ニセ科学フォーラム2007に行ってきた

7/7に行われたニセ科学フォーラム2007*1に行ってきました。
話題としては半分くらいは聞いたことのある話でしたが、いろいろと興味深い話も聞けて良かったです。
以下、ちょっと思ったことをつらつらと書いてみます。

善意について

「善意の無駄遣い」という大変重要な指摘がありました。
善かれと思ってやっているのだけれど、実はその行動に意味がないもしくはマイナスであることは充分あり得ます。
また、自分が善意でやっていると考えてしまうと、その行動に無反省になってしまいがちです。
しかも善意の行動を批判することはとても難しい。


善意はとても重要なものですが、行動を「善意」で理由付けすることは極力避けた方が「味が良い*2」と思います。
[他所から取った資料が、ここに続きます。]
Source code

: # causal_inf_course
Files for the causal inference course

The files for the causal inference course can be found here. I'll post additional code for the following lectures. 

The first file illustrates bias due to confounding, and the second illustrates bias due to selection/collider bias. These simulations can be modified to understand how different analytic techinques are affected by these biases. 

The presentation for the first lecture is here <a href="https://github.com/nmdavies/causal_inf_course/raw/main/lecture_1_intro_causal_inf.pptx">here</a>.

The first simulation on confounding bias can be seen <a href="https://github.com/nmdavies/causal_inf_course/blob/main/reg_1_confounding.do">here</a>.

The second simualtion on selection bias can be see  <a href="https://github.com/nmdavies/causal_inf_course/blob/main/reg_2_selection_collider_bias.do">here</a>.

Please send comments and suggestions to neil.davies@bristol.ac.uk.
*3

メーカについて

松下電器*4の方がいらっしゃっていて、質疑応答の場で「マイナスイオンドライヤーを擁護する気はないが、メーカとしては売れるのであれば作るという側面もある。」ということを仰っていました。
まあ確かに、違法でもなく性能も良い。しかも売れている。(ただ一つの欠点として、マイナスイオンの効果だけがウソッパチ。)そういう製品を作らない、その後継も企画しない、というのは商売としては難しいかもしれません。
ここは皮肉抜きでそう思います。*5


だったらここは消費者側が行動で示すしかありません。
私はナショナルのマイナスイオンドライヤーだけではなく、可能な限りナショナル製品全般の購入を避けています。*6また、売り場でマイナスイオン製品を見つけたら、その製品だけではなくそのメーカの製品自体を購入候補から外しています。

フォーラムとかニセ科学批判のあり方とかについて

フォーラムには200人以上が参加して、とっても盛会で良かったと思いますが。
こういうものに参加する人は比較的意識の高い人達だろうと思うのです。
だからニセ科学批判の場としては、ホームとアウェーで言えばホームで、いわば内輪の会合になってしまいはしないだろうか、ということがちょっと気になりました。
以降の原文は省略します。